I can't be angry at Kurt Cobain for denying me potential entertainment to come or for leaving the living. Suicide is far too complex to dismiss with an argument such as: If you were twentysomething, married to a rock star, had a healthy little daughter, a beautiful house or two, and millions of dollars, wouldn't you kill yourself?

I can be angry at his death, his absence, but only for the sake of his now-fatherless daughter, Frances Bean, who will turn two years old in August. In a 1992 interview published in Spin, Cobain and his wife, Courtney Love, talked about parenthood. They were asked if they might have another child. "She's already pregnant," Cobain responded, playing the smartass. "I'm thinking three, Kurt's thinking two," Love added. "I'm thinking financially," Cobain said. Love also told Spin that, other than undue media attention, her daughter was "guaranteed a 100 percent perfect childhood." The interview ends with Love commenting that "a mom and a dad is a really important thing to have." Cobain concurred: "Yes, I'm really old-fashioned." In another interview, Cobain said, "I have a wife and a child. I still love the band, but it isn't the only thing I'm living for." In retrospect one has to wonder what it would have taken to keep Cobain alive. If he'd turned out to be a gas station attendant instead of the biggest rock star of the early Nineties, would he have endured?

I can also be angry at his record company (Geffen) and the rest of his handlers.

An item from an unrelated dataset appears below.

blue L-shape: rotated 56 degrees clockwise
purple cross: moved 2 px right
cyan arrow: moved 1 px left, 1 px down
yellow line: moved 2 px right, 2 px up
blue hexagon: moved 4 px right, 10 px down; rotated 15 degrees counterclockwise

When one of your cash cows knocks himself into a coma with alcohol and Rophies, you should protect your investment (and show a little compassion) by keeping an eye on him. You don't have to put him in a straitjacket and lock him in a padded room, but Cobain reportedly wasn't seen for days before his corpse was discovered. He needed a babysitter. No one, apparently, was available to fill that role.

In the short run, Geffen will make big money from the standard posthumous buying boom. And fortunately for the label, the new album by Hole, the band fronted by Courtney Love, went out in the mail at about the same time Cobain was taking aim at his brain. The Hole album should be in record stores now. It should sell tons.

The timing of the release of the Hole album is sheer coincidence, not vulturelike opportunism by Geffen. (That will come later with the Nirvana's "greatest hits" album.) And the Hole album's title is also a coincidence, but a chilling one. It's called Live Through This.